-------- Text under study

New York-style vowels are diphthongs — meaning they change into another sound during pronunciation. That's just a boring way to describe the musical "aww-uhh" that New Yorkers bring to their vowels, pulling them apart like taffy, turning "sausage" into "sawww-sage." Words like "talk" and "walk" turn into two-syllable words: "Taww-uhk" and "waww-uuhk." Travis Bickle's famous line from "Taxi Driver" actually sounds more like, "Yoo tawwhkin' ta may?"
So, as she wrote: "Will old Noo Yawk become a museum piece, the subway token of language?"
6 comments:
I grew up in New York and it might be the most annoying accent, but also one rarely heard. Most people I know have a very clear accent - sharp constants and open vowels. I've read that there is a bias in gay men to take on a specific accent (not to be confused with the queenie drawn out drama accent), and that accent was very specific to NYC during the turn of the last century. It wasn't the truck driver from Queens' accent, but something far more refined and elegant. Educated...
The classic of that is 'Only The Dead Know Brooklyn,' by Thomas Wolfe
http://www.southerncrossreview.org/57/wolfe-brooklyn.htm
Mick
www.mykoladementiuk.com
I've never seen a reference to the contraction of can I that rhymes with sky. Cai have some? I've heard that all my life.
@BaHa great point! That's gotta be one of the most prevalent usages.
@Bowery Boogie I'm certainly doing my best to keep it alive!

----------------
-------- Supplied data

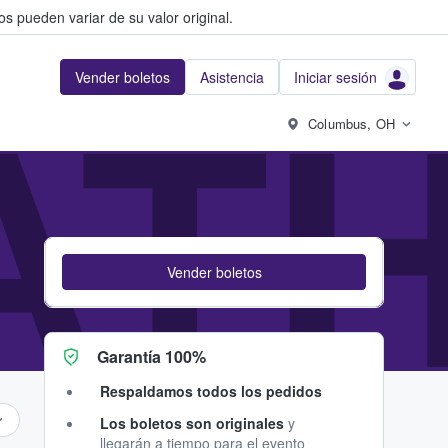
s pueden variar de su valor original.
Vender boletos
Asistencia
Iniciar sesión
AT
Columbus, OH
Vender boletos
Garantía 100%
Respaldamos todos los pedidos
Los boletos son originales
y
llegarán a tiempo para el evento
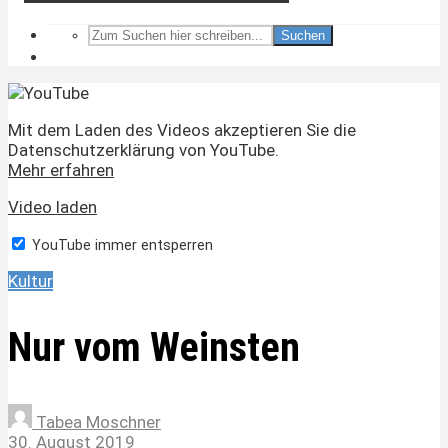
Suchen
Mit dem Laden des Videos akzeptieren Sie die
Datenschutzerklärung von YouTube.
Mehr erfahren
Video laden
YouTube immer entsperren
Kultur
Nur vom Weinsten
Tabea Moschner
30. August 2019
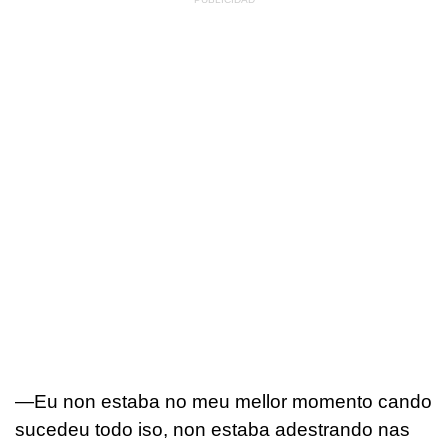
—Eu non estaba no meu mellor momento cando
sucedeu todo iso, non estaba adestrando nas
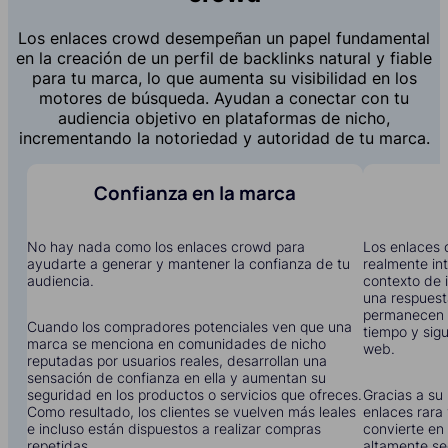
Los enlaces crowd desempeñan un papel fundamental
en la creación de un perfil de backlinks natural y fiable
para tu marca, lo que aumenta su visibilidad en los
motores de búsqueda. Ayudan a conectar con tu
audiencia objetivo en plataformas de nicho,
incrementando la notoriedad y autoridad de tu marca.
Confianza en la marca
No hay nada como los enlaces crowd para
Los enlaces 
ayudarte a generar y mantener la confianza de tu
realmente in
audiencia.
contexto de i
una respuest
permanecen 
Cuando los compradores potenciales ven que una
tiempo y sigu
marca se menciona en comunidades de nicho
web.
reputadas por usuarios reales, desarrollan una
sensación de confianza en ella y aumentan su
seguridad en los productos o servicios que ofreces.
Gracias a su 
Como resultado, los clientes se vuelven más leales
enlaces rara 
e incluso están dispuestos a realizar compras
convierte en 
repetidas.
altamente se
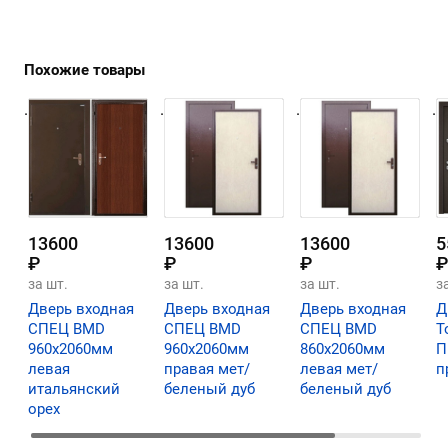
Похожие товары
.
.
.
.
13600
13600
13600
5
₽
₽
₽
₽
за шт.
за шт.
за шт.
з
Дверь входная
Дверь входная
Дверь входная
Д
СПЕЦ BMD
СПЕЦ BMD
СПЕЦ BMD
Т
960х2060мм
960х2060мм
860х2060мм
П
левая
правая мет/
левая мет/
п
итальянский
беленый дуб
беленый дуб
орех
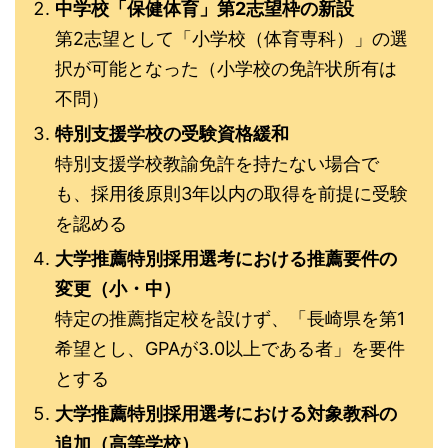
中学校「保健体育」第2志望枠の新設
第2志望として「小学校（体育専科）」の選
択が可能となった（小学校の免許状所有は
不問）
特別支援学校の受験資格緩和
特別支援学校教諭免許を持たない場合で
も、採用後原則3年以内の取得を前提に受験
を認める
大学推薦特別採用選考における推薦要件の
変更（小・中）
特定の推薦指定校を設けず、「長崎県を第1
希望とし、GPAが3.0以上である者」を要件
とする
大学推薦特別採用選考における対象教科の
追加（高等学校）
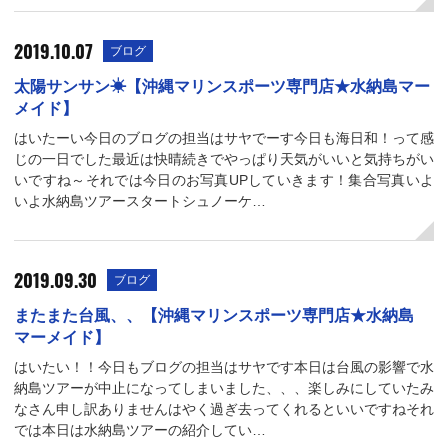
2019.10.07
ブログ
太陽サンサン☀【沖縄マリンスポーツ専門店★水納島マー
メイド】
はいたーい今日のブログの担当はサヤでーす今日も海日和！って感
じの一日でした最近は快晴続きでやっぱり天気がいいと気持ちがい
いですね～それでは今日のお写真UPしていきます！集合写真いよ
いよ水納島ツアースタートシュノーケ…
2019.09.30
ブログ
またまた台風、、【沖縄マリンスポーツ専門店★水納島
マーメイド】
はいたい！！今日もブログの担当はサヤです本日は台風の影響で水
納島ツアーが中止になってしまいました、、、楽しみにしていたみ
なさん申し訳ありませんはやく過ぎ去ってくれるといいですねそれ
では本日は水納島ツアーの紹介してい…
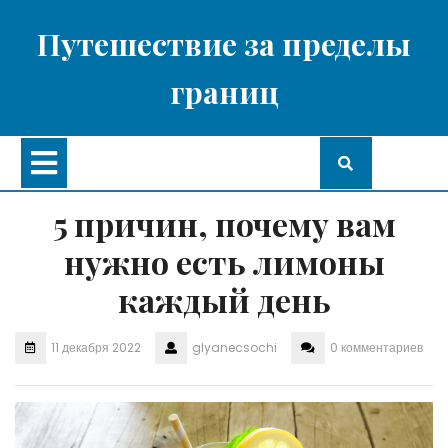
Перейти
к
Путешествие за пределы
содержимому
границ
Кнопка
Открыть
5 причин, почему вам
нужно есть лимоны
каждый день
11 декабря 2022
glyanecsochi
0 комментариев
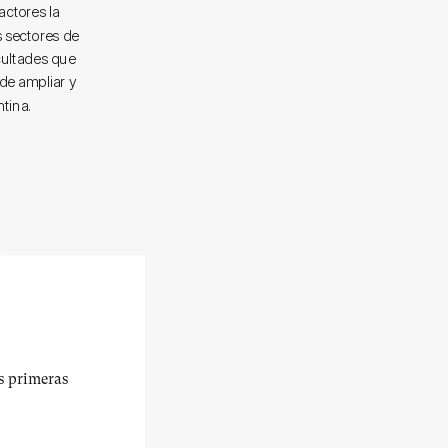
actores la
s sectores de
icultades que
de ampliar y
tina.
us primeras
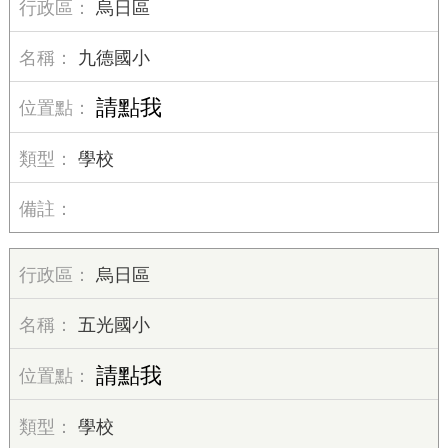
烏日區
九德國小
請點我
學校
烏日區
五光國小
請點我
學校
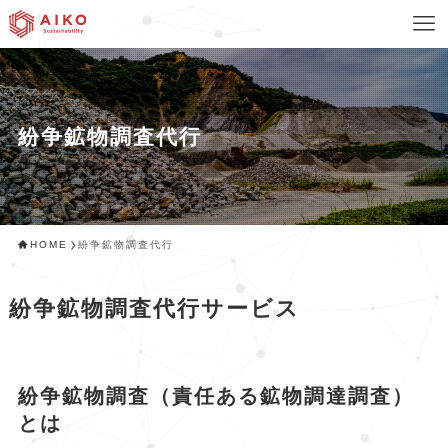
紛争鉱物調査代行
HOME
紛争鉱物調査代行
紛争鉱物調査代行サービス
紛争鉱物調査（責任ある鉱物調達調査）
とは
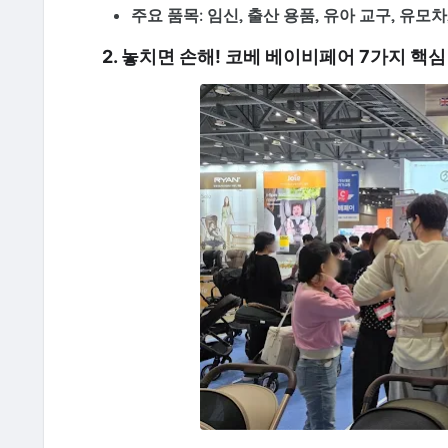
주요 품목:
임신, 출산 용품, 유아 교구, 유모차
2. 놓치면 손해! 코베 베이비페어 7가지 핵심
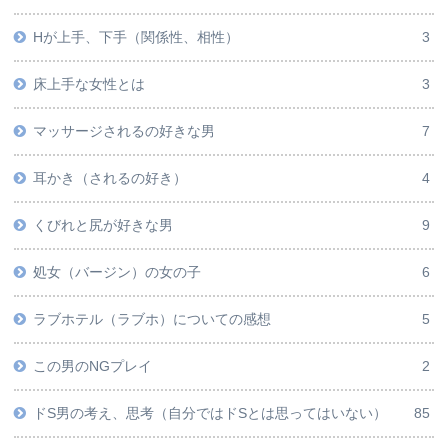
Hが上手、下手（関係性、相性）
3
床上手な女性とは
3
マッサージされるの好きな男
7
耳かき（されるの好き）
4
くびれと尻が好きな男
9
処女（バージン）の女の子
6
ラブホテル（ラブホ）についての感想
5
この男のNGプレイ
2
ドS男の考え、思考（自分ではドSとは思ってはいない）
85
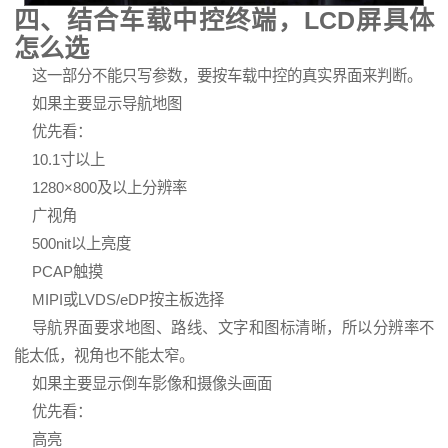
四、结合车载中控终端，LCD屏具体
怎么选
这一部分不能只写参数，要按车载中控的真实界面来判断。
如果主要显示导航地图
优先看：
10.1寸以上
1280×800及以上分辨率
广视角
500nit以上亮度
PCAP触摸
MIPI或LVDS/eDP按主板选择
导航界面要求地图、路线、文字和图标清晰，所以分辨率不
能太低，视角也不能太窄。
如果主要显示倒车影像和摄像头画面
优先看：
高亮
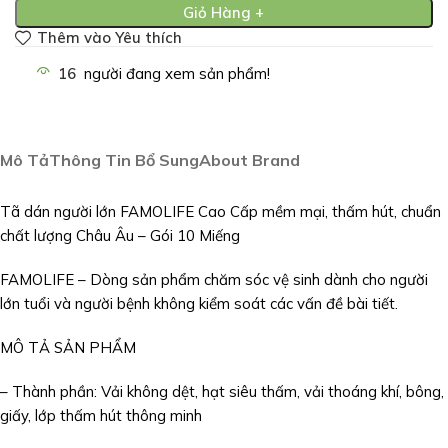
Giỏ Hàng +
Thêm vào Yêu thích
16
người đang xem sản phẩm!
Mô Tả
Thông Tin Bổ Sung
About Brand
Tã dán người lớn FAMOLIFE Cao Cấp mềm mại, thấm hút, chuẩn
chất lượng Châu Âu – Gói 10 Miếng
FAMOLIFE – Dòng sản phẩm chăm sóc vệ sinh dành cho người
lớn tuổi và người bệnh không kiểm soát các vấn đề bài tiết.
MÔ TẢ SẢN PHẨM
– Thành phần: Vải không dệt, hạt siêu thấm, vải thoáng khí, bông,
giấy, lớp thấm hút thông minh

----------------

Tasks |
1: In the text on the New York accent, what does it say New York-style vowels are?
2: Print everything in the text on the New York accent from "The classic of" down to "all my life.".

Answers to the exercise |
1: They are diphthongs, meaning they change into another sound during pronunciation.

2:
The classic of that is 'Only The Dead Know Brooklyn,' by Thomas Wolfe
http://www.southerncrossreview.org/57/wolfe-brooklyn.htm
Mick
www.mykoladementiuk.com
I've never seen a reference to the contraction of can I that rhymes with sky. Cai have some? I've heard that all my life.